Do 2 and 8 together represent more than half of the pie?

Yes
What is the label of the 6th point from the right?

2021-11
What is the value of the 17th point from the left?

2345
□ □ □ □ □
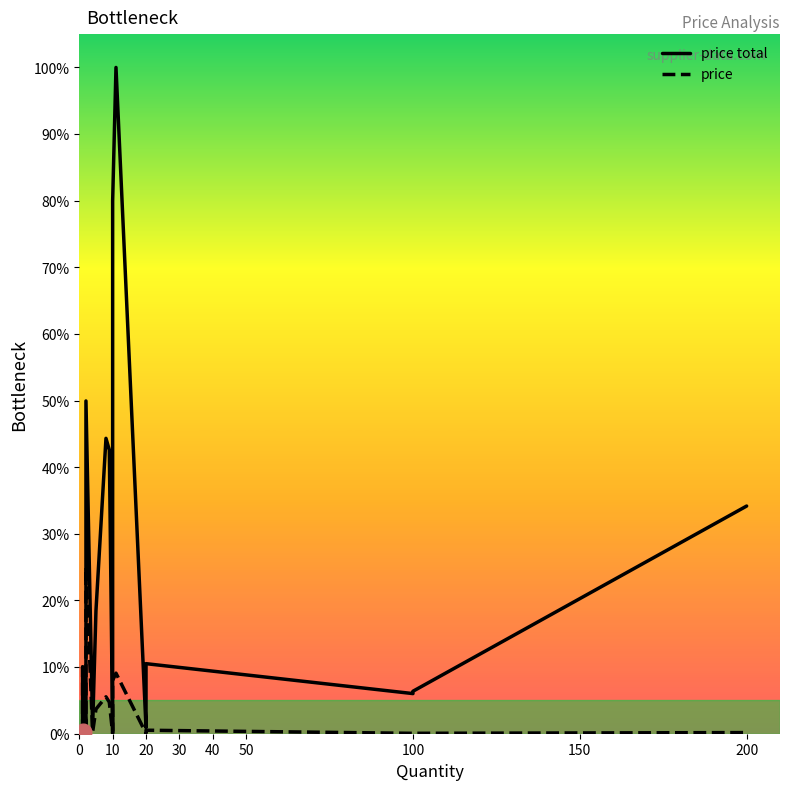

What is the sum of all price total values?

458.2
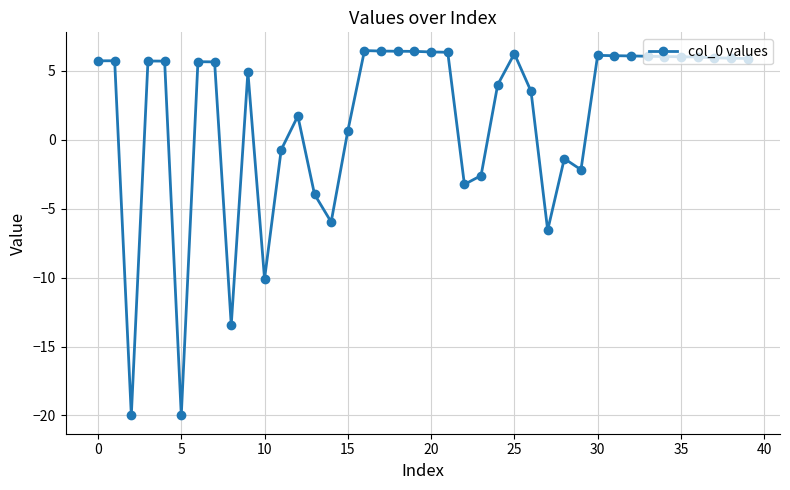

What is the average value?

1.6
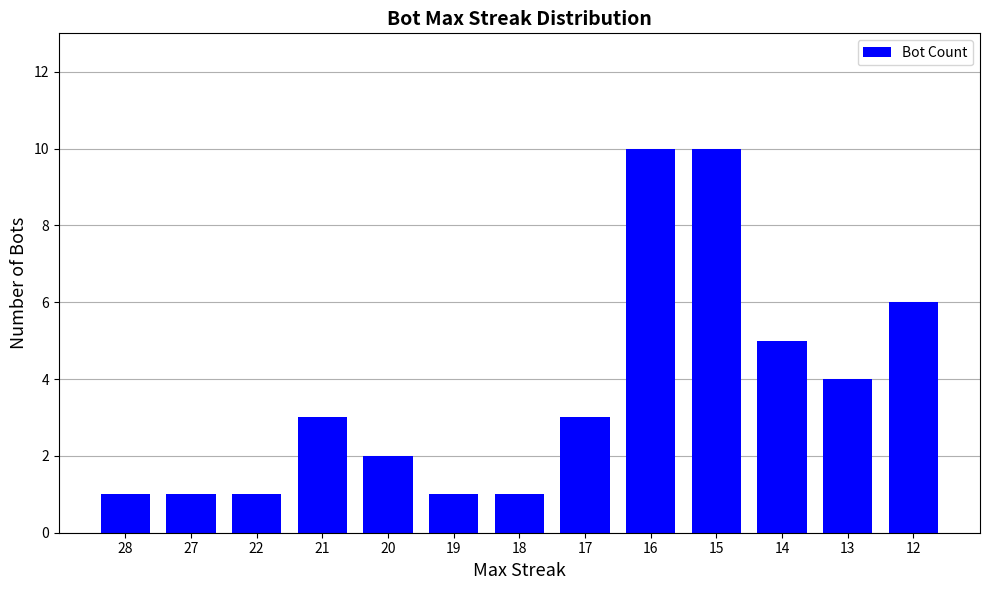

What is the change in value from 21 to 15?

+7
□ □ □ □ □
WORK INSTRUCTION.
Copy out everything from the line containing "Do 2 and 8 together" down to the line containing "What is the value", word for word.

EXERCISE OUTPUT.
Do 2 and 8 together represent more than half of the pie?

Yes
What is the label of the 6th point from the right?

2021-11
What is the value of the 17th point from the left?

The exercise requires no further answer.